Answering these questions has led to new intentions, rituals and rhythms. For example, though I was not raised in a house that performed or decorated for any holidays, this year I got a Christmas tree and we decorated it together. I wrapped presents and placed them under the tree. We adopted an elf on the shelf. I put up lights outside.
I hope I stick around long enough to see these precious seeds break ground.
I relished taking my daughter to get her ears pierced. Afterwards she held my hands as I got new piercings too. I wanted her to remember that we did this together. I am planning fun weekends and family trips, when we get to explore the world on new adventures together. Every Sunday is Donut Sunday and we all get to pick our “usual” order from our neighborhood donut store. I’m introducing them to my favorite childhood authors and movies. Act by act, I am molding their memories, making a roadmap.

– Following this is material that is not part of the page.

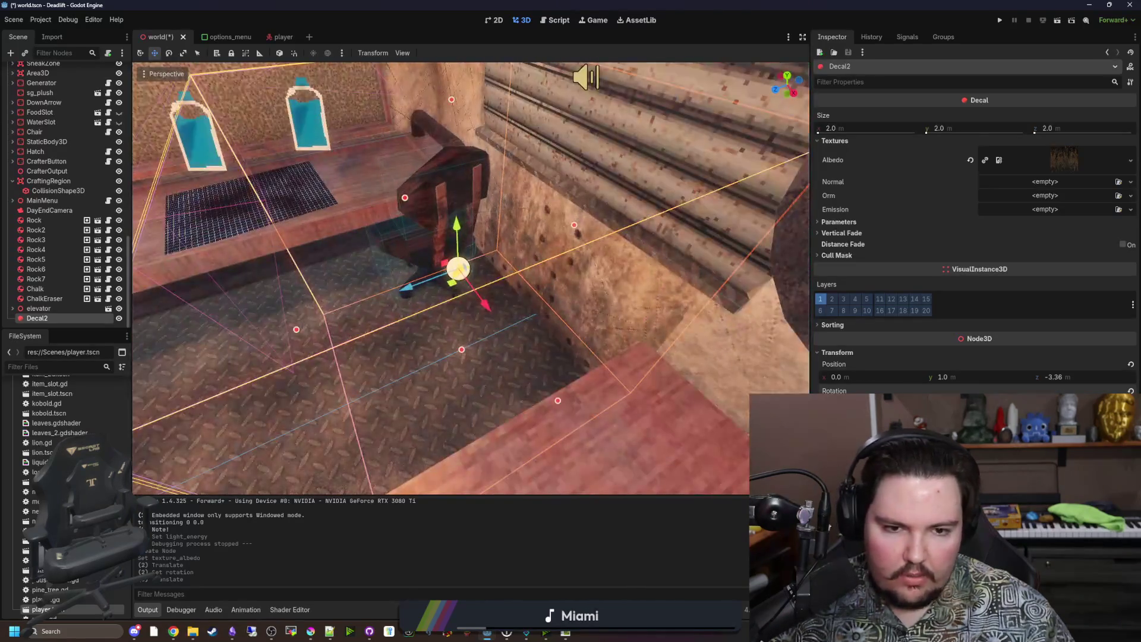
{"action": "left_click", "coordinate": [839, 221]}
Push Decal2 along its depth against the wall beneath the workbench and frame it
{"action": "left_click", "coordinate": [841, 287]}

I’m not gonna lie though: All of this proactive parenting is taxing. It requires non-fiction reading and discipline. I slip up. Lose my patience. Skip a weekend here and there. I get lost in the duty of it and forget the affection, the meaning, the fun. But as I dive into these rituals, I’m hoping they become habits and eventually a lasting part of my daughters’ memories of my motherhood.
One of the side effects of losing my mother is that I constantly think about my own death. How long will I be there for my daughters? If I was to die prematurely, will my daily actions be enough of a roadmap if they choose to be parents?
I hope I stick around long enough to see these precious seeds break ground. I hope that this intentionality pays off, and it provides the anchors they need to develop into secure, grounded children and eventually adults.